Since its start at the Market Theatre in 2010 through a succesful run at the National Arts Festival, Death of a Colonialist has received criticial acclaim, awards and plaudits for not only Greg Latter’s script, but also Jamie Barlett’s performance. Director Craig Freimond has worked on the drama since the beginning, when Latter first presented him with the draft.
The main character is a school teacher who is a bit out of control, unorthodox, passionate about his subject and very challenging, the kind of teacher we should all be so lucky to meet at least once.
Joburg-born Freimond remembers that the maverick school teacher he encountered was the one who encouraged him to study drama. While he did initially start off as an actor in the ’90s, he quickly moved behind the camera and as a director he now straddles the world of film and theatre.
Freimond relishes the same thing about both – discovering the story – though this happens in different ways in the two media.
“We do the same thing, actually. The script only lives when it is spoken by actors,” he says, referring to both.
Yet, for theatre the discovery of that story lies in the rehearsal process, while on film, it can sometimes happen in the editing suite.
“You have to be very clever when you shoot so you don’t always shoot the same thing,” speaks of the experience of working on films such as Gums and Noses, Material and Jozi.
The slower process of theatre rehearsals is how Freimond learnt to work on films, but first and foremost he thinks of himself as performance director: “I’m about the actor because that’s my training.”
Working with Bartlett on this play in rehearsals was the fun part of the process because that was the “panelbeating” point when they shaped the work and figured out the rhythm.
What started as a one-act play developed into two acts with a break, because they realised Bartlett needed time to get out of the red ochre he covers himself in at the beginning.
Bartlett actually plays a character much older than himself, a history teacher named Harold Smith, passionate about the history of the Xhosa. His increasingly erratic teaching techniques are making the school’s hierarchy look for a new teacher and Smith is also unaware that his wife has terminal cancer.
A family visit by his two children makes for an uncon- ventional family reunion and the play deals with questions of identity, history and cancer in a funny, but sad way. Ultimately it re-inforces what it means to be South African as the play weaves between the tragedy of our past and the challenges of our present.
Freimond describes Bartlett as a very unique actor, ascribing his succesful television career (Freimond writes for e.tv’s Rhythm City) to the actor’s ability to find a moment or quirk that is appropriate to the character: “It’s very human.

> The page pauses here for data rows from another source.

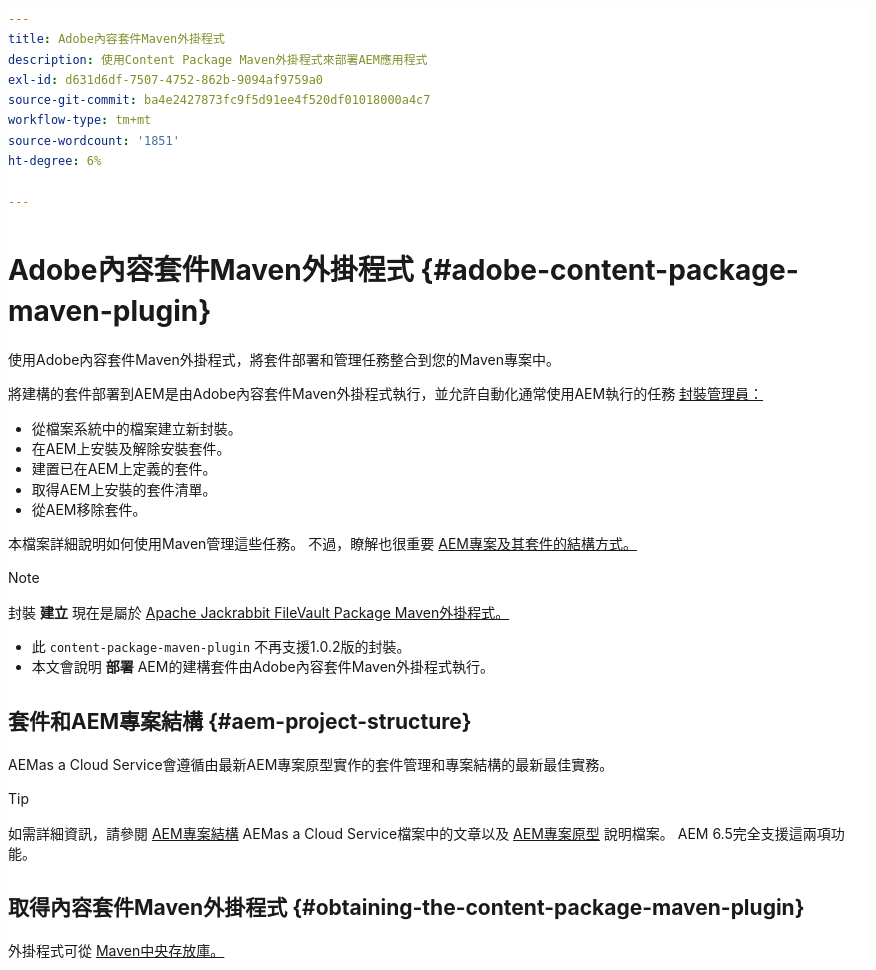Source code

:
 ```yaml
---
title: Adobe內容套件Maven外掛程式
description: 使用Content Package Maven外掛程式來部署AEM應用程式
exl-id: d631d6df-7507-4752-862b-9094af9759a0
source-git-commit: ba4e2427873fc9f5d91ee4f520df01018000a4c7
workflow-type: tm+mt
source-wordcount: '1851'
ht-degree: 6%

---
```


# Adobe內容套件Maven外掛程式 {#adobe-content-package-maven-plugin}

使用Adobe內容套件Maven外掛程式，將套件部署和管理任務整合到您的Maven專案中。

將建構的套件部署到AEM是由Adobe內容套件Maven外掛程式執行，並允許自動化通常使用AEM執行的任務 [封裝管理員：](/help/implementing/developing/tools/package-manager.md)

* 從檔案系統中的檔案建立新封裝。
* 在AEM上安裝及解除安裝套件。
* 建置已在AEM上定義的套件。
* 取得AEM上安裝的套件清單。
* 從AEM移除套件。

本檔案詳細說明如何使用Maven管理這些任務。 不過，瞭解也很重要 [AEM專案及其套件的結構方式。](#aem-project-structure)

>[!NOTE]
>
>封裝 **建立** 現在是屬於 [Apache Jackrabbit FileVault Package Maven外掛程式。](https://jackrabbit.apache.org/filevault-package-maven-plugin/)
>* 此 `content-package-maven-plugin` 不再支援1.0.2版的封裝。
>* 本文會說明 **部署** AEM的建構套件由Adobe內容套件Maven外掛程式執行。


## 套件和AEM專案結構 {#aem-project-structure}

AEMas a Cloud Service會遵循由最新AEM專案原型實作的套件管理和專案結構的最新最佳實務。

>[!TIP]
>
>如需詳細資訊，請參閱 [AEM專案結構](https://experienceleague.adobe.com/docs/experience-manager-cloud-service/implementing/developing/aem-project-content-package-structure.html) AEMas a Cloud Service檔案中的文章以及 [AEM專案原型](https://experienceleague.adobe.com/docs/experience-manager-core-components/using/developing/archetype/overview.html) 說明檔案。 AEM 6.5完全支援這兩項功能。

## 取得內容套件Maven外掛程式 {#obtaining-the-content-package-maven-plugin}

外掛程式可從 [Maven中央存放庫。](https://mvnrepository.com/artifact/com.day.jcr.vault/content-package-maven-plugin?repo=adobe-public)
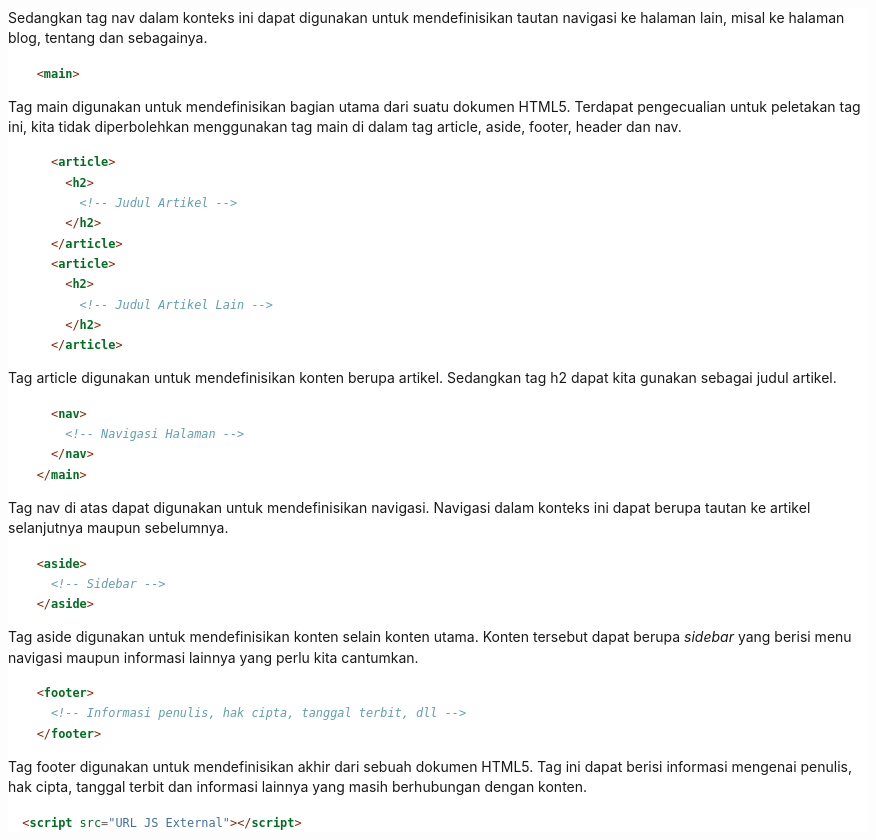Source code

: Sedangkan tag nav dalam konteks ini dapat digunakan untuk mendefinisikan tautan navigasi ke halaman lain, misal ke halaman blog, tentang dan sebagainya.

```html
    <main>
```

Tag main digunakan untuk mendefinisikan bagian utama dari suatu dokumen HTML5. Terdapat pengecualian untuk peletakan tag ini, kita tidak diperbolehkan menggunakan tag main di dalam tag article, aside, footer, header dan nav.

```html
      <article>
        <h2>
          <!-- Judul Artikel -->
        </h2>
      </article>
      <article>
        <h2>
          <!-- Judul Artikel Lain -->
        </h2>
      </article>
```

Tag article digunakan untuk mendefinisikan konten berupa artikel. Sedangkan tag h2 dapat kita gunakan sebagai judul artikel.

```html
      <nav>
        <!-- Navigasi Halaman -->
      </nav>
    </main>
```

Tag nav di atas dapat digunakan untuk mendefinisikan navigasi. Navigasi dalam konteks ini dapat berupa tautan ke artikel selanjutnya maupun sebelumnya.

```html
    <aside>
      <!-- Sidebar -->
    </aside>
```

Tag aside digunakan untuk mendefinisikan konten selain konten utama. Konten tersebut dapat berupa _sidebar_ yang berisi menu navigasi maupun informasi lainnya yang perlu kita cantumkan.

```html
    <footer>
      <!-- Informasi penulis, hak cipta, tanggal terbit, dll -->
    </footer>
```

Tag footer digunakan untuk mendefinisikan akhir dari sebuah dokumen HTML5. Tag ini dapat berisi informasi mengenai penulis, hak cipta, tanggal terbit dan informasi lainnya yang masih berhubungan dengan konten.

```html
  <script src="URL JS External"></script>
```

“He makes a lot of big offers… slightly outrageous offers and you spend a lot of time going: ‘No, that’s slightly ridiculous’, but often those slightly off the wall offers take root in another form and end up creating something quite unusual.
“He’ll be sitting doing this,” says Freimond, leaning over and frantically scratching his leg.
“And you sort of think ‘that is just… I don’t know what that is’.
“But it is unique and he’s constantly doing that in rehearsal, and to a certain degree in the performance.
“He’s one of those actors who is able to take his eccentricities with him, into very different characters. So, he can play a baddie, or a mean guy, but he’ll find enormous humour or quirk in that guy, so that the audience actually loves him.
“He’s done that succesfully both in Rhythm City and Isidingo, where both the characters were the baddies, but they end up being the most popular characters because he brings a lot of laughter.”
• Death of a Colonialist is on at the Golden Arrow Theatre at the Baxter from tomorrow to March 1. Show times: 8.15pm. Tickets cost R100 to R140 at Computicket.